Northwest Arkansas Democrat-Gazette
AT&T to pay $23M in lobbying probe
CHICAGO — AT&T Illinois has agreed to pay $23 million as part of a federal criminal investigation into the company’s illegal efforts to influence former House Speaker Michael Madigan.
The investigation of AT&T Illinois, which was reported by the Chicago Tribune earlier this year, is being resolved with a deferred prosecution agreement under which the company admitted it arranged for payments to an ally of Madigan to influence the powerful speaker’s efforts in assisting with legislation sought by the company in Springfield, Ill.
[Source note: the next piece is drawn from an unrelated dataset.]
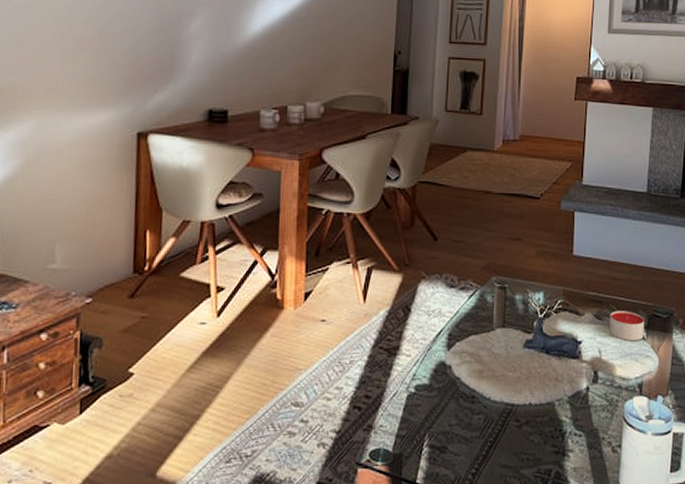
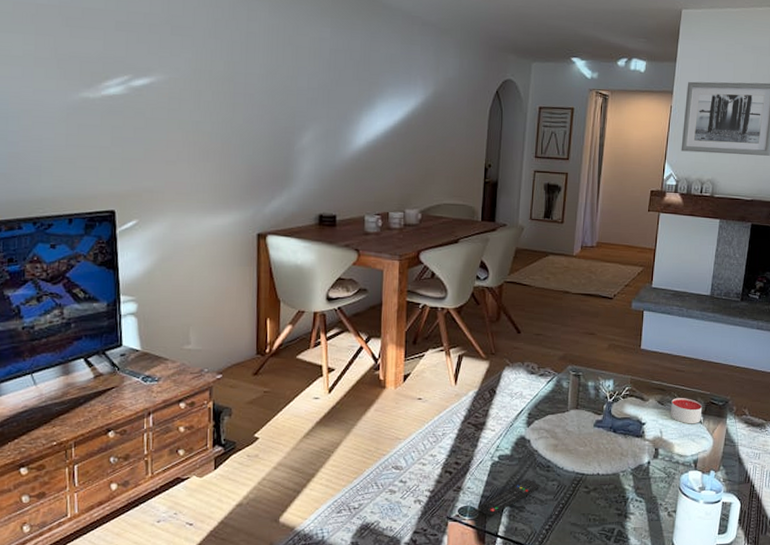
remote control: none [394,413,464,460] -> present [480,479,540,516]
In exchange for admitting guilt and paying a $23 million fine, the charge will be dropped by the U.S. Attorney’s Office in two years. AT&T is under scrutiny by the U.S. Attorney’s Office as part of the investigation into Madigan’s political operation.
In February, AT&T disclosed in a regulatory filing that federal prosecutors had notified the company they were considering filing criminal charges against its Illinois subsidiary, formally known as Illinois Bell Telephone Co. LLC, involving “a single, ninemonth consulting contract in 2017” worth $22,500.
State records show the company that year had hired a stable of Madigan-connected lobbyists working for the Illinois subsidiary as AT&T was fighting for a controversial bill to end landline service.
The Tribune reported that investigators were specifically looking at thousands of dollars in payments allegedly passed to former state Rep. Edward Acevedo, a onetime member of Madigan’s leadership team who’d recently left the General Assembly.
The payments to Acevedo were made via a lobbying contract between AT&T and Thomas Cullen, a former Madigan staffer and longtime political strategist aligned with the speaker, two sources told the newspaper.
Acevedo was a registered lobbyist at the time, state records show, but not for AT&T, and the sources said the amount of work Acevedo actually did for AT&T remains in question.